Work to complete -> Using the data below, return every line that holds the word "stream".

(Stored items)
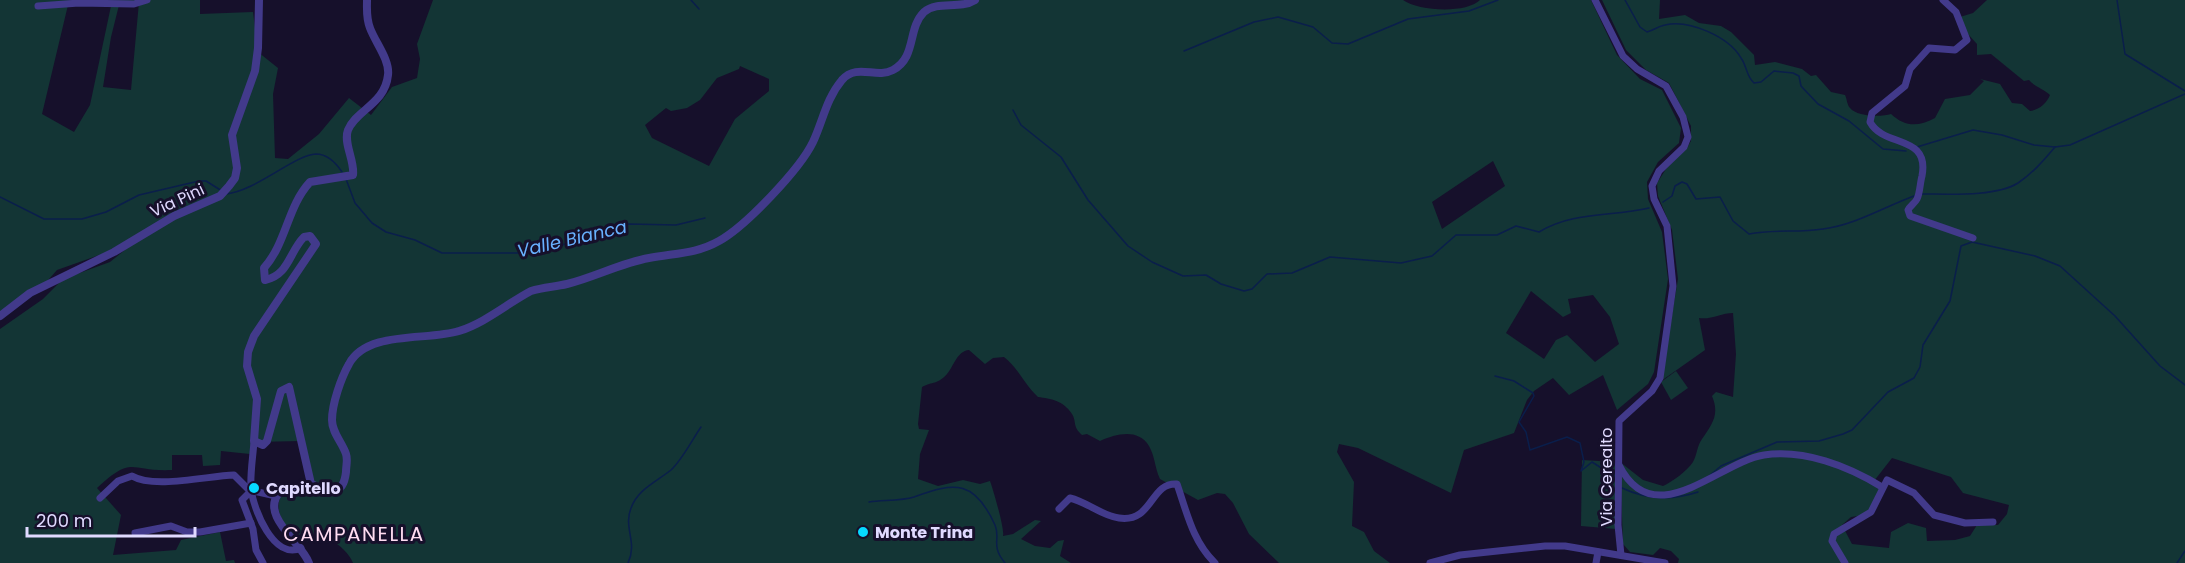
<svg xmlns="http://www.w3.org/2000/svg" width="2185" height="563" font-family="Poppins,sans-serif">
<style>
.green{fill:#133535;fill-rule:evenodd}
.lines{fill:none;stroke-linecap:round;stroke-linejoin:round}
.stream{stroke:#0a1e4b;stroke-width:1.5}
.minor{stroke:#423a8b;stroke-width:7}
.tertiary{stroke:#423a8b;stroke-width:8}
.poi-dot{fill:#06d9ff;stroke:#16102b;stroke-width:2}
.labels{text-anchor:middle;stroke-width:6;stroke-linejoin:round;paint-order:stroke}
.street-label{font-size:16px;fill:#e0daff;stroke:#16102b}
.poi-label{font-size:16px;font-weight:bold;fill:#e0daff;stroke:#16102b;text-anchor:start}
.water-label{font-size:18px;font-style:italic;fill:#68b1ff;stroke:#16102b}
.quarter-label{font-size:20px;letter-spacing:1.5px;fill:#ffdcf1;stroke:#16102b}
</style>
<rect width="100%" height="100%" fill="#16102b"/>
<g class="green">
<path d="M 0,0 L 200,0 L 200,14 L 253,12 L 258,52 L 278,68 L 273,94 L 275,158 L 288,159 L 319,134 L 349,98 L 371,115 L 392,87 L 417,78 L 420,59 L 417,44 L 433,0 L 1403,0 C 1418,11 1466,14 1480,0 L 1591,0 L 1617,55 L 1640,79 L 1662,90 L 1681,128 L 1679,143 L 1658,162 L 1647,182 L 1648,199 L 1662,232 L 1668,279 L 1654,372 L 1648,384 L 1617,410 L 1603,375 L 1569,395 L 1553,378 L 1534,391 L 1527,400 L 1514,433 L 1464,450 L 1451,493 L 1358,448 L 1339,444 L 1337,452 L 1354,482 L 1352,526 L 1364,532 L 1374,551 L 1390,563 L 1279,563 L 1249,534 L 1233,503 L 1225,494 L 1217,493 L 1198,500 L 1160,479 C 1155,469 1155,456 1149,446 C 1138,428 1116,434 1100,441 L 1087,434 L 1082,435 C 1072,426 1077,422 1072,414 C 1063,400 1051,399 1038,397 C 1024,384 1019,369 1004,357 L 993,358 L 985,364 L 969,350 C 957,351 954,366 947,374 C 937,385 933,381 922,387 L 918,424 L 919,429 L 929,430 L 920,454 L 918,479 L 938,486 L 963,480 L 980,484 L 990,481 C 993,489 1005,530 1003,536 L 1013,534 L 1035,520 L 1041,521 L 1021,539 L 1035,546 L 1050,548 L 1058,541 L 1064,540 L 1060,556 L 1071,563 L 353,563 C 349,553 340,545 330,540 C 323,536 314,543 306,541 C 289,535 272,514 281,496 L 313,486 L 301,441 L 252,442 L 250,454 L 221,451 L 220,465 L 203,466 L 202,455 L 172,455 L 172,470 C 128,472 134,454 97,488 L 121,515 L 113,555 L 176,550 L 181,540 L 220,532 L 226,561 L 234,560 L 235,563 L 0,563 L 0,329 L 43,299 L 63,279 L 110,262 L 162,220 L 105,253 L 57,270 L 42,287 L 0,315 ZM 139,2 L 131,90 L 103,87 L 111,37 L 119,5 ZM 68,5 L 111,6 L 90,105 L 74,132 L 42,114 ZM 740,66 L 769,79 L 769,91 L 735,119 L 709,166 L 652,138 L 645,125 L 666,108 L 671,111 L 687,108 L 700,100 L 717,78 L 739,69 ZM 1493,161 L 1505,186 L 1442,229 L 1432,202 ZM 1531,291 L 1563,317 L 1571,313 L 1568,299 L 1593,295 L 1610,317 L 1619,344 L 1595,362 L 1567,335 L 1556,340 L 1544,359 L 1506,333 Z"/>
<path d="M 1602,0 L 1660,0 L 1659,19 L 1685,15 L 1699,23 L 1721,26 L 1731,32 L 1754,55 L 1755,65 L 1775,62 L 1802,69 L 1811,76 L 1816,75 L 1831,92 L 1845,95 C 1847,99 1847,105 1850,108 C 1857,117 1882,117 1891,114 C 1905,127 1918,127 1935,118 L 1945,99 L 1970,95 L 1984,81 L 1980,79 L 2000,84 L 2012,103 L 2022,104 L 2030,111 C 2039,110 2047,103 2050,95 C 2044,89 2035,87 2029,80 L 2024,81 L 1991,54 L 1977,55 L 1977,44 L 1967,33 L 1960,17 L 1973,13 L 1987,0 L 2185,0 L 2185,563 L 1678,563 L 1679,559 L 1671,551 L 1660,548 L 1653,555 L 1630,552 L 1623,544 L 1620,462 L 1643,480 L 1663,486 C 1672,482 1687,471 1693,462 C 1697,455 1697,446 1702,439 C 1712,424 1720,415 1712,396 L 1716,392 L 1733,397 L 1736,354 L 1733,313 C 1721,313 1711,320 1699,318 L 1705,350 L 1661,381 L 1678,279 L 1672,230 L 1658,196 L 1657,183 L 1666,169 L 1687,148 L 1691,141 L 1691,126 L 1669,83 L 1646,70 L 1626,50 ZM 1892,458 L 1951,477 L 1963,493 L 2009,505 L 2007,514 L 1998,525 L 1977,525 L 1970,536 L 1955,540 L 1927,541 L 1926,528 L 1908,523 L 1891,532 L 1889,548 L 1852,544 L 1842,525 L 1851,517 L 1873,514 L 1883,486 L 1874,481 Z"/>
<polygon points="1676,371 1688,388 1671,400 1661,382"/>
<polygon points="1582,460 1615,462 1616,529 1581,526"/>
</g>
<g class="lines">
<g class="stream">
<polyline points="691,0 699,9"/>
<path d="M 1625,0 L 1640,27 L 1647,32 C 1654,30 1659,26 1665,25 C 1689,19 1729,37 1741,58 C 1747,66 1746,76 1754,83 L 1761,82 L 1774,71 L 1793,73 L 1799,76 L 1801,86 L 1818,104 L 1849,121 L 1883,149 L 1906,151"/>
<polyline points="2117,0 2125,54 2185,91"/>
<polyline points="1184,51 1254,22 1278,17 1313,27 1332,43 1348,44 1408,19 1469,11 1498,0"/>
<path d="M 1013,110 L 1021,125 L 1061,157 L 1088,200 L 1128,246 L 1152,262 L 1183,276 L 1206,275 L 1221,284 L 1244,291 L 1252,289 L 1267,274 L 1292,273 L 1330,257 L 1401,263 L 1432,256 L 1456,235 L 1497,235 L 1516,226 L 1539,232 C 1573,211 1612,217 1649,208"/>
<polyline points="1917,147 1973,130 2002,135 2034,145 2055,147 2070,145 2185,94"/>
<polyline points="346,179 355,203 372,223 386,232 415,240 442,253 526,253 562,245 629,224 676,225 705,218"/>
<path d="M 225,194 C 255,192 294,155 316,154 C 328,154 336,163 342,172"/>
<path d="M 1922,194 C 1948,194 1996,197 2018,183 C 2033,173 2044,160 2055,147"/>
<polyline points="0,197 44,219 82,219 106,212 139,195 199,181 206,181 222,191"/>
<path d="M 1663,202 L 1672,196 L 1675,186 L 1682,182 L 1687,184 L 1696,199 L 1720,197 L 1733,221 L 1749,234 C 1774,229 1798,233 1823,229 C 1855,225 1884,207 1914,196"/>
<polyline points="1495,376 1514,381 1533,393 1534,396 1519,422 1526,432 1530,450 1567,437 1580,443 1584,462 1581,471 1592,462 1614,476"/>
<polyline points="1709,476 1721,466 1777,442 1819,441 1843,434 1852,430 1888,392 1914,378 1920,367 1923,345 1950,301 1961,246 1972,242 2035,256 2060,266 2115,316 2160,366 2185,385"/>
<path d="M 1622,488 C 1647,500 1671,501 1698,492"/>
<path d="M 869,502 C 883,500 901,501 914,497 C 956,481 975,481 995,525 C 1001,539 990,545 1005,563"/>
<path d="M 628,563 C 638,542 623,528 631,508 C 638,489 656,482 671,470 C 682,460 692,440 701,427"/>
<polyline points="2177,563 2185,551"/>
</g>
<g class="minor">
<polyline points="1595,0 1623,56 1637,69 1666,86 1683,117 1688,137 1684,147 1659,171 1652,186 1654,199 1667,226 1673,286 1660,378 1652,391 1619,421 1618,525 1621,555"/>
<path d="M 1943,0 L 1956,12 L 1967,40 L 1955,50 L 1929,48 L 1910,69 L 1905,86 L 1872,113 L 1870,122 C 1884,148 1930,134 1922,176 C 1920,183 1920,193 1917,199 C 1915,203 1910,206 1908,210 L 1910,216 L 1973,238"/>
<polyline points="38,6 79,3 134,4 147,0"/>
<path d="M 254,441 C 253,457 250,473 251,488 C 253,509 274,561 301,548"/>
<path d="M 1619,465 C 1654,535 1719,462 1764,455 C 1804,449 1848,466 1882,487"/>
<polyline points="251,491 242,500 253,529 256,550 263,563"/>
<path d="M 100,498 L 118,481 L 132,476 C 154,489 207,476 234,475 L 249,490 L 276,496"/>
<path d="M 1059,509 L 1070,498 C 1087,502 1102,516 1119,518 C 1153,523 1150,482 1177,484 C 1187,513 1193,542 1215,563"/>
<polyline points="135,533 171,526 187,532 200,532 251,523"/>
<polyline points="1430,563 1460,555 1545,546 1565,546 1665,563"/>
<polyline points="1596,563 1598,552"/>
<polyline points="1845,563 1832,541 1834,534 1871,512 1887,480 1914,493 1934,515 1965,523 1993,522"/>
</g>
<g class="tertiary">
<path d="M 367,0 C 367,9 366,18 370,28 C 375,42 390,60 388,75 C 385,104 356,110 348,130 C 343,143 355,161 353,175 L 310,182 C 287,207 287,242 264,268 L 265,280 C 289,275 289,252 304,237 L 310,236 L 316,244 L 254,336 L 248,352 L 247,366 L 257,399 L 254,441 L 263,445 L 267,441 L 281,391 L 289,387 L 311,484 C 329,492 343,498 346,472 C 346,465 348,460 346,454 C 342,442 332,433 332,420 C 332,404 341,378 349,364 C 367,330 428,341 459,331 C 485,323 508,303 531,291 C 543,287 554,287 567,284 C 595,277 621,263 649,258 C 675,253 696,254 719,241 C 746,226 800,169 813,142 C 823,121 826,99 842,80 C 857,63 876,79 893,70 C 917,57 907,29 924,12 C 938,0 959,10 975,0"/>
<polyline points="0,316 30,293 114,252 174,216 220,196 229,186 235,178 237,168 232,135 255,71 258,48 259,0"/>
<path d="M 309,563 C 302,543 260,516 279,493 L 311,484"/>
</g>
</g>
<g class="poi-dot">
<circle cx="254" cy="488" r="6"/>
<circle cx="863" cy="532" r="6"/>
</g>
<g class="labels">
<g class="street-label">
<text transform="translate(177 200) rotate(-25)" y="6">Via Pini</text>
<text transform="translate(1606 477) rotate(-90)" y="6">Via Cerealto</text>
</g>
<g class="poi-label">
<text x="266" y="494">Capitello</text>
<text x="875" y="538">Monte Trina</text>
</g>
<g class="water-label">
<text transform="translate(572 239) rotate(-13)" y="6">Valle Bianca</text>
</g>
<g class="quarter-label">
<text x="354" y="541">CAMPANELLA</text>
</g>
</g>
<path d="M27 527v9h168v-9" fill="none" stroke="#e0daff" stroke-width="3"/>
<text x="36" y="527" font-size="18" fill="#e0daff" stroke="#16102b" stroke-width="4.5" paint-order="stroke">200 m</text>
</svg>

Response area ->
.stream{stroke:#0a1e4b;stroke-width:1.5}
<g class="stream">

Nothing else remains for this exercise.